Quienes tenemos experiencia acumulada, a veces delatada por las canas, hemos hecho nuestra escuela primaria en una época en que los alumnos teníamos que escribir las tareas con unas lapiceras, que terminaban en un plumín o en una pluma de acero, habitualmente llevaban por su forma la denominación de cucharita. Esa lapicera era mojada en tinteros encastrados en los pupitres estudiantiles, que siempre tenían desajustes por el uso y mal uso, y que por lo tanto poseían un movimiento pendular, en la medida que el condiscípulo del banco de adelante no controlara las inquietudes propias de la niñez. Era común por lo tanto que la tinta líquida salpicara los guardapolvos o manchara los textos para horror de nuestras madres y enojo de los maestros. Esa peligrosa lapicera iba acompañada siempre de un complemento que se llamaba papel secante, que trataba de limitar los manchones que de tanto en tanto se generaban; porque el arte de escribir con lapicera con pluma era evitar que la misma se cargara demasiado para que el exceso de tinta no cayera, sobre el cuaderno o los papeles del alumno. El mortificante manchón, era la prueba de no haber sabido equilibrar la carga de tinta con la velocidad de la escritura, es decir que si la mano se detenía en sus movimientos la tinta seguía deslizándose a través de la pluma hasta estropear el trabajo. ¡Eran los tiempos en que el bolígrafo aún no había sido creado y que la lapicera fuente no era admitida en la escuela!
Cuando muchos años después comencé a estudiar historia como parte de la adquisición de experiencias ajenas, descubrí que esa maldición de los manchones de tinta venía de algunos siglos atrás. Pero sin ir tan lejos tengo presente a un personaje destacado y polémico de nuestra historia, don Domingo Faustino Sarmiento, que cuando quería denostar a la burocracia contemporánea los llamaba cagatintas. Era la época en que no existían computadoras ni máquinas de escribir, pero sí hombres que sabían impedir sin máquinas, porque la tendencia de sentirse importante al convertirse en hombre escollo siempre estuvo en la forma de comportamiento de los hombres egoístas y mediocres.

────────

## CONSIGNA A
Por favor, reproduce el pasaje del texto sobre las lapiceras de pluma que comienza en las palabras "Cuando muchos años" y termina después de "egoístas y mediocres.".
## CONSIGNA B
Según el texto sobre las lapiceras de pluma, ¿cómo llamaba Sarmiento a la burocracia de su época?
## CONSIGNA C
Escribe la continuación del texto sobre las lapiceras de pluma a partir de su última oración.
Los ítems siguientes son material aparte, sin relación con el texto.

## INFORMACIÓN
────────

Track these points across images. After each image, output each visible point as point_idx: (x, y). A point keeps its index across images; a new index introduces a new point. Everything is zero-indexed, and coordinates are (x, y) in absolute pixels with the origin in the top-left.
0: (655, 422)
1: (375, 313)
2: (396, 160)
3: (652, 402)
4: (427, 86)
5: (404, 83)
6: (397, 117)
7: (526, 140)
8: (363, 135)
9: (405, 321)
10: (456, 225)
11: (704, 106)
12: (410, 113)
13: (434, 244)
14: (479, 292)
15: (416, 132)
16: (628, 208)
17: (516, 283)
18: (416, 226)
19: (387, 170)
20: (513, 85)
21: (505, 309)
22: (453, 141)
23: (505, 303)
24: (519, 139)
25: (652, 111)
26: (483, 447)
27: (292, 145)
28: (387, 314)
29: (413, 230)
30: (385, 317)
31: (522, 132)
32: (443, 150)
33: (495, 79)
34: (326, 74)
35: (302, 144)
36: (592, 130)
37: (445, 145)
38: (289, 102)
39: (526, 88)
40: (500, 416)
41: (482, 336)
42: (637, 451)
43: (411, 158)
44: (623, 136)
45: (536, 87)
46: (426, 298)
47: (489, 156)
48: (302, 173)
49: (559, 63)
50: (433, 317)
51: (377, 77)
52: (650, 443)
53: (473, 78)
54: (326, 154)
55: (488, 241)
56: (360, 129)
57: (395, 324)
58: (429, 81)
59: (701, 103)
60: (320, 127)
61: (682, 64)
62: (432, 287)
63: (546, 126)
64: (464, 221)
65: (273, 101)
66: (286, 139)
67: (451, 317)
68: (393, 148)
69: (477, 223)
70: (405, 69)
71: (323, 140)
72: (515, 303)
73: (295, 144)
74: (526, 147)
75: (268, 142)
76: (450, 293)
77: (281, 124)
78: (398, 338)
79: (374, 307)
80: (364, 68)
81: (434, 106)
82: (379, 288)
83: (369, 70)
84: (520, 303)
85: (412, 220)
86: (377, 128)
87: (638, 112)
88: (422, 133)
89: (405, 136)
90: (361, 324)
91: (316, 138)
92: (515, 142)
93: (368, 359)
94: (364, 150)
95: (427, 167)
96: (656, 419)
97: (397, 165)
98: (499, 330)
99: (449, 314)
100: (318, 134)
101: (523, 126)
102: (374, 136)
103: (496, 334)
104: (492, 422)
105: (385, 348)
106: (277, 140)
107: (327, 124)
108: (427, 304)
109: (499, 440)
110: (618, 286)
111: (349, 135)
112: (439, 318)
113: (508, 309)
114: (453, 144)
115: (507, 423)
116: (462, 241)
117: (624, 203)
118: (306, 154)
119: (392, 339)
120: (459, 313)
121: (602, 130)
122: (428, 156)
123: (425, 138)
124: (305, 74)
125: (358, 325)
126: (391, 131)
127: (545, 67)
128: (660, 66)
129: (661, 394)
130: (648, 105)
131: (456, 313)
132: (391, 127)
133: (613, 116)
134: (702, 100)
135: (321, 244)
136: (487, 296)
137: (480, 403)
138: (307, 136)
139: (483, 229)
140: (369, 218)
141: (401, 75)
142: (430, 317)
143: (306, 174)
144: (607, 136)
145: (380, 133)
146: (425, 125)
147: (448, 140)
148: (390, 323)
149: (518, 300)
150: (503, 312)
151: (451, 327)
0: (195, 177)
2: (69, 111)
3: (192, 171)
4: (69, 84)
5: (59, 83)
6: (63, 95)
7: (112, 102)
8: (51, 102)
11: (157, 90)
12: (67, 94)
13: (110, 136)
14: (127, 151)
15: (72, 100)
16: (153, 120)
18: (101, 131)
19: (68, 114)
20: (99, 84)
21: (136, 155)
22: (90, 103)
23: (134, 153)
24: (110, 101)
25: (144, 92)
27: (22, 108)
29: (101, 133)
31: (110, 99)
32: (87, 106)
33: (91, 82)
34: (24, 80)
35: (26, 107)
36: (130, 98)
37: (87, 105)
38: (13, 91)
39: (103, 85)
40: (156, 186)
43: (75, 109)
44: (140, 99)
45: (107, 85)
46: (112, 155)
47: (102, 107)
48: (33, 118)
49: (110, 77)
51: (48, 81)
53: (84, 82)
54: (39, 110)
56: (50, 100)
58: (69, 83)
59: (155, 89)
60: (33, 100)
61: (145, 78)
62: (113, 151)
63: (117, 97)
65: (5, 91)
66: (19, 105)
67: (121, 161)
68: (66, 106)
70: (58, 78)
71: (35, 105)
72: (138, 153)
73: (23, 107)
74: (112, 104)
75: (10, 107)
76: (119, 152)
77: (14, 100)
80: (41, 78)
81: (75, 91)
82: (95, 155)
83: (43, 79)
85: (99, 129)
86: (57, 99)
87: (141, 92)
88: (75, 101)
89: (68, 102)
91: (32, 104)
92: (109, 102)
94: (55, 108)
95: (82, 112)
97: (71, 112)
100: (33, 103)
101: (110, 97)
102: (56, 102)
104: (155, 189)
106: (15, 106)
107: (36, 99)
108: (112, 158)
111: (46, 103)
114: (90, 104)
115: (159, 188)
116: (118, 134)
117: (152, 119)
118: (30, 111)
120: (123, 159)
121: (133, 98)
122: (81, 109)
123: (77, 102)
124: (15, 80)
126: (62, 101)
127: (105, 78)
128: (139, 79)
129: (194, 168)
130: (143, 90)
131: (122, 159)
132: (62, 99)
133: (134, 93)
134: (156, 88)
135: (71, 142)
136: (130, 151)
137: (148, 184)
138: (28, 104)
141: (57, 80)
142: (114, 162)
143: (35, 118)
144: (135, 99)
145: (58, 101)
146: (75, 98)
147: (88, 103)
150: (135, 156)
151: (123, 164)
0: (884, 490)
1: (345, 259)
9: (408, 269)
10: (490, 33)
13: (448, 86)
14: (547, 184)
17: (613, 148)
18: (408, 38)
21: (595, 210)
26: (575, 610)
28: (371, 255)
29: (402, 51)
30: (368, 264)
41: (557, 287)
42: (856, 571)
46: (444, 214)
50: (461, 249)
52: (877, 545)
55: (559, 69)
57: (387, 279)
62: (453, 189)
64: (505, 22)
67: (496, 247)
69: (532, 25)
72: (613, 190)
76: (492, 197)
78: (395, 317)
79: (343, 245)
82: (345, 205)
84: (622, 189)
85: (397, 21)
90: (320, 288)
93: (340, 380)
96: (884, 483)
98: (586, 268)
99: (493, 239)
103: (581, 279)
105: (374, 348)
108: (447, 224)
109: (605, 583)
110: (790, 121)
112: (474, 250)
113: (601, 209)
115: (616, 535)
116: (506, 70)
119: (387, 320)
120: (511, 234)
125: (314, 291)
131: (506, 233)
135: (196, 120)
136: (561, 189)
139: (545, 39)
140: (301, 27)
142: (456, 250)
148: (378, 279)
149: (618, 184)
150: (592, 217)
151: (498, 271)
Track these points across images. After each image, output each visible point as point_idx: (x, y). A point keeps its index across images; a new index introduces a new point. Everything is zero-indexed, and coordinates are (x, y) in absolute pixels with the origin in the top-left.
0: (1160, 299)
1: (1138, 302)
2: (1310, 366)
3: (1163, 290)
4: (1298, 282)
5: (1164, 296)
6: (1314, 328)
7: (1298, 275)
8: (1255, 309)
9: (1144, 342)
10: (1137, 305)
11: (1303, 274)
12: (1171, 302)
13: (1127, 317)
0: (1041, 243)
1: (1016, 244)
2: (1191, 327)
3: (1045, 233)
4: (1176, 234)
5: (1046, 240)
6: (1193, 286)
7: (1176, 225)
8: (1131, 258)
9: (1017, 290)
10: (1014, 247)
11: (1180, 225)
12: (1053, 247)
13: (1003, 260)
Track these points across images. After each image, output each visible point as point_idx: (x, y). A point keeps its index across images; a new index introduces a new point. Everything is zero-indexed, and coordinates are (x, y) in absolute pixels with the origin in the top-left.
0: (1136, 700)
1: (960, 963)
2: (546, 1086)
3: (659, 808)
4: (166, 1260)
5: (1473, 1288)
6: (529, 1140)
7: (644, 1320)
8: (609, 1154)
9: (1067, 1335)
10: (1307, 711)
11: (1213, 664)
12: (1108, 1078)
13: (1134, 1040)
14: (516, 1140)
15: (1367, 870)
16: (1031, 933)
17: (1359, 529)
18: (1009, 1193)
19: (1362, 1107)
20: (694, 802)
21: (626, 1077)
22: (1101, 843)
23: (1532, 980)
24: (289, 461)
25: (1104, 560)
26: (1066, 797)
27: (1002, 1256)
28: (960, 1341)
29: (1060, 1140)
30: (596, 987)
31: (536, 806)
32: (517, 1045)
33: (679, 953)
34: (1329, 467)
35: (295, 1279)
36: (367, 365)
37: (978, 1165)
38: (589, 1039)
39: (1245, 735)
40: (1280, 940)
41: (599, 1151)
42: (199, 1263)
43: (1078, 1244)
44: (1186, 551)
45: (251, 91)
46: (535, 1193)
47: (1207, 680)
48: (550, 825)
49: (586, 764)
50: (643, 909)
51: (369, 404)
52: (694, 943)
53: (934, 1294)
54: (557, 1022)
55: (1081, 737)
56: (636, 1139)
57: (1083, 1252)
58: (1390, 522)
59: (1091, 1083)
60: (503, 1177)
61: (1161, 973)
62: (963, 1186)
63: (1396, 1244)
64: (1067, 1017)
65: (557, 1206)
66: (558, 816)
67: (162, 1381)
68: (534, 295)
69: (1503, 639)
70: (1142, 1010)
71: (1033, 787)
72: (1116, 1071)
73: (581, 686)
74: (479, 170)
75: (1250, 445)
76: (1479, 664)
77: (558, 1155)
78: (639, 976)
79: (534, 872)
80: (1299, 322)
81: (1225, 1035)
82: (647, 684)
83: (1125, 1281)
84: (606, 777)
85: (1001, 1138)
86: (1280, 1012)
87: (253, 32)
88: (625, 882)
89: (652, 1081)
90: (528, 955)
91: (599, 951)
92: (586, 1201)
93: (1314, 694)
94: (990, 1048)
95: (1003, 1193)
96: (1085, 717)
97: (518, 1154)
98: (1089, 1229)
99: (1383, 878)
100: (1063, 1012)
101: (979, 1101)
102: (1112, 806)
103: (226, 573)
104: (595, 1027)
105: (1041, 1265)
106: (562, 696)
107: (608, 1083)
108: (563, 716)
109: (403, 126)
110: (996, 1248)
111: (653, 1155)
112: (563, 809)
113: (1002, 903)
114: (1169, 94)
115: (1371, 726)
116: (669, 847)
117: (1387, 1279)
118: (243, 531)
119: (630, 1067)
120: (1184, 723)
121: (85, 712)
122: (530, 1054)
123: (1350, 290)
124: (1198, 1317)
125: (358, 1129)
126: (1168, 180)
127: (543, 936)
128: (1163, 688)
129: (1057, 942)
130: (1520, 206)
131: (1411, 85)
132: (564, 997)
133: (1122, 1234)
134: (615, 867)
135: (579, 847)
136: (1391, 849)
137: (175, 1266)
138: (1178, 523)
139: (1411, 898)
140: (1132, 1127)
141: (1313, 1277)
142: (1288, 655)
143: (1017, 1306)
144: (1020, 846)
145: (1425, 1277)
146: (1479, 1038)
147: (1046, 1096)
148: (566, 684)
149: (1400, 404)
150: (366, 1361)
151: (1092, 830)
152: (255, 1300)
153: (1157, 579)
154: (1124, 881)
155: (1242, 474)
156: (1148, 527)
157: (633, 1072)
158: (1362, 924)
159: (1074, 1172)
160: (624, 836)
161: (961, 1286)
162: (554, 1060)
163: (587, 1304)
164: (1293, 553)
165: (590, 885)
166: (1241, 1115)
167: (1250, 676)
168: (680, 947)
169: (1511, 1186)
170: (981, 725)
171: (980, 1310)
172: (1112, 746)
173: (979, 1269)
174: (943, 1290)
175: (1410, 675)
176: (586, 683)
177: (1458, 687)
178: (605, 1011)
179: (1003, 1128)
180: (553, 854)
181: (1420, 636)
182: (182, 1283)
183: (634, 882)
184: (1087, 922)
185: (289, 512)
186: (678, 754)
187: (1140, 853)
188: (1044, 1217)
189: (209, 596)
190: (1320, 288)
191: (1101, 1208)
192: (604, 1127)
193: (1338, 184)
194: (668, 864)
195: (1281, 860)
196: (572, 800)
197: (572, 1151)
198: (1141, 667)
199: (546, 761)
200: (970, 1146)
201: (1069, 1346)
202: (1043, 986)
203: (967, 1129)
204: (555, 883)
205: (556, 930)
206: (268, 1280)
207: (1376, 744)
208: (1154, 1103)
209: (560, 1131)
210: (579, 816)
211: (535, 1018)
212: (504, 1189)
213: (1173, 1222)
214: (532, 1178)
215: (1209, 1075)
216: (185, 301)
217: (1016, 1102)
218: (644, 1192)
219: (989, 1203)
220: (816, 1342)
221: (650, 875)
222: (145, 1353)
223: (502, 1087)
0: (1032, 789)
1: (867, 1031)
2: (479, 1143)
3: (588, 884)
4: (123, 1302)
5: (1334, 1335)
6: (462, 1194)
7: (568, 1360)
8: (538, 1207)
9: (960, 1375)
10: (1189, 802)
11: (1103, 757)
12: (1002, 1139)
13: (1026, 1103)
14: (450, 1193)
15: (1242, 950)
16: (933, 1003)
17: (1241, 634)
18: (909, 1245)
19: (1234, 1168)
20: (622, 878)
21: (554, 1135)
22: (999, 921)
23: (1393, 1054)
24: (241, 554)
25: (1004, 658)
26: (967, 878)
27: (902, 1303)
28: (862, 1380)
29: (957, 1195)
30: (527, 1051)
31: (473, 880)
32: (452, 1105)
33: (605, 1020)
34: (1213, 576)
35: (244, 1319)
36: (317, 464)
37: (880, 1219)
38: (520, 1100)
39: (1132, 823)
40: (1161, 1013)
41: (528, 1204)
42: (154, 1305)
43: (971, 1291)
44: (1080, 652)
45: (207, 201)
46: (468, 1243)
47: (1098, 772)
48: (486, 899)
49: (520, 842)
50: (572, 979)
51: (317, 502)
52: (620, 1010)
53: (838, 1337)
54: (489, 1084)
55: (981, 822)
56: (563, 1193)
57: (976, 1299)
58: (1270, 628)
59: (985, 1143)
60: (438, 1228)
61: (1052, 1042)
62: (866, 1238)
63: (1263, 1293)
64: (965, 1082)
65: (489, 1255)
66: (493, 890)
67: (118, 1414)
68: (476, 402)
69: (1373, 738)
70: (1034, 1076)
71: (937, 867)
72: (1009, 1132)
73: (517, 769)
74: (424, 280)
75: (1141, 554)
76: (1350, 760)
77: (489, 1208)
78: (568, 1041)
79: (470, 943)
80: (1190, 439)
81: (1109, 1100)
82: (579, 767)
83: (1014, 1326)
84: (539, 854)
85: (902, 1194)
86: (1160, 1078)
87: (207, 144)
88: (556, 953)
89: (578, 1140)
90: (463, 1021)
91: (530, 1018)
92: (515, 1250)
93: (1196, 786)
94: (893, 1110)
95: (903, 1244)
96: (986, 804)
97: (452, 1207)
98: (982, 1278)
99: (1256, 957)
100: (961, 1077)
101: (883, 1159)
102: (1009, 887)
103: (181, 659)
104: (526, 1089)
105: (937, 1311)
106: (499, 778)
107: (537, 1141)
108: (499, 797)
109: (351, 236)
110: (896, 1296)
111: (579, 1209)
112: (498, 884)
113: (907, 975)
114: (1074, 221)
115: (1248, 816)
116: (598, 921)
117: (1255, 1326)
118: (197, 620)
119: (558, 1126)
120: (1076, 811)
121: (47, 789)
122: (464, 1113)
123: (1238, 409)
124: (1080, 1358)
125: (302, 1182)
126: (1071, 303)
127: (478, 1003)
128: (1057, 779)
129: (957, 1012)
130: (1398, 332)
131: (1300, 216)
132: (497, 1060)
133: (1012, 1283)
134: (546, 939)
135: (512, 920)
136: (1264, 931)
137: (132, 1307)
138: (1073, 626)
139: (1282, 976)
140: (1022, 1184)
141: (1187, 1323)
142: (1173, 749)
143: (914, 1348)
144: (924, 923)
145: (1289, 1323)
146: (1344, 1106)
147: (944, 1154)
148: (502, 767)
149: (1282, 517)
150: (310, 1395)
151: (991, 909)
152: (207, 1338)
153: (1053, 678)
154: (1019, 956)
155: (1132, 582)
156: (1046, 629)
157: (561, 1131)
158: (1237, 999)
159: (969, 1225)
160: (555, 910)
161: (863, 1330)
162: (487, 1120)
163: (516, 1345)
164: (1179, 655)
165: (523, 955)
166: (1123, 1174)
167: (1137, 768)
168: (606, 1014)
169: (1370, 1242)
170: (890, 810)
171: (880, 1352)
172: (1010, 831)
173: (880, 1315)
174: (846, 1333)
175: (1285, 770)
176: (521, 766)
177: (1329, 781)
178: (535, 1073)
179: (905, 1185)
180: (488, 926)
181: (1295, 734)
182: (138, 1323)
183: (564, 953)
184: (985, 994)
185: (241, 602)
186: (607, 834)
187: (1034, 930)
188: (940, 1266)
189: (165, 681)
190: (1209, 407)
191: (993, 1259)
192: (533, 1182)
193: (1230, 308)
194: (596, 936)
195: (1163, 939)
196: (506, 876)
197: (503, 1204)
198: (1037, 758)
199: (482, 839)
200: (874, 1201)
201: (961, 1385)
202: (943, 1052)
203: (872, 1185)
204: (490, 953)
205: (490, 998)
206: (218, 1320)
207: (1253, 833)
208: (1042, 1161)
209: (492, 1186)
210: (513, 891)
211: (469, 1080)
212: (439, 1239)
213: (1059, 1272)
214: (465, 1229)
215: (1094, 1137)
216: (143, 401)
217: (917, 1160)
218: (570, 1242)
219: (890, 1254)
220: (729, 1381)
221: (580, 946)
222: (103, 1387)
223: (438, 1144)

────────

## RESULTADO A
Cuando muchos años después comencé a estudiar historia como parte de la adquisición de experiencias ajenas, descubrí que esa maldición de los manchones de tinta venía de algunos siglos atrás. Pero sin ir tan lejos tengo presente a un personaje destacado y polémico de nuestra historia, don Domingo Faustino Sarmiento, que cuando quería denostar a la burocracia contemporánea los llamaba cagatintas. Era la época en que no existían computadoras ni máquinas de escribir, pero sí hombres que sabían impedir sin máquinas, porque la tendencia de sentirse importante al convertirse en hombre escollo siempre estuvo en la forma de comportamiento de los hombres egoístas y mediocres.

## RESULTADO B
Cagatintas.

## RESULTADO C
Los cagatintas, como las cucarachas, han arribado a las puertas del siglo XXI y seguirán preocupando a todas las personas que aman la limpieza. Creer que la burocracia existe solamente en la función pública, es tener un conocimiento parcial y estrecho de la realidad. La burocracia se da también intensamente en las empresas privadas, que no logran detectar la ineficiencia de sus integrantes y transfieren a los clientes los costos inflados larvadamente, por inservibles formas de ejecución.
En el país del más o menos resulta bastante fácil disimular disfunciones detrás de cargos y direcciones. Ciertos organigramas semejan a planos de proyectos arquitectónicos que jamás funcionarán, porque son finalmente los hombres y no sus escritorios y despachos los que van a dar vida y salud a un cuerpo económico y social, o le van a quitar tiempo y calidad de vida a ese organismo.
Los cagatintas, sean públicos o privados, causan manchas desfigurantes que si uno no sabe evitarlas, o en el peor de los casos borrarlas, terminan desmereciendo objetivos y estrategias.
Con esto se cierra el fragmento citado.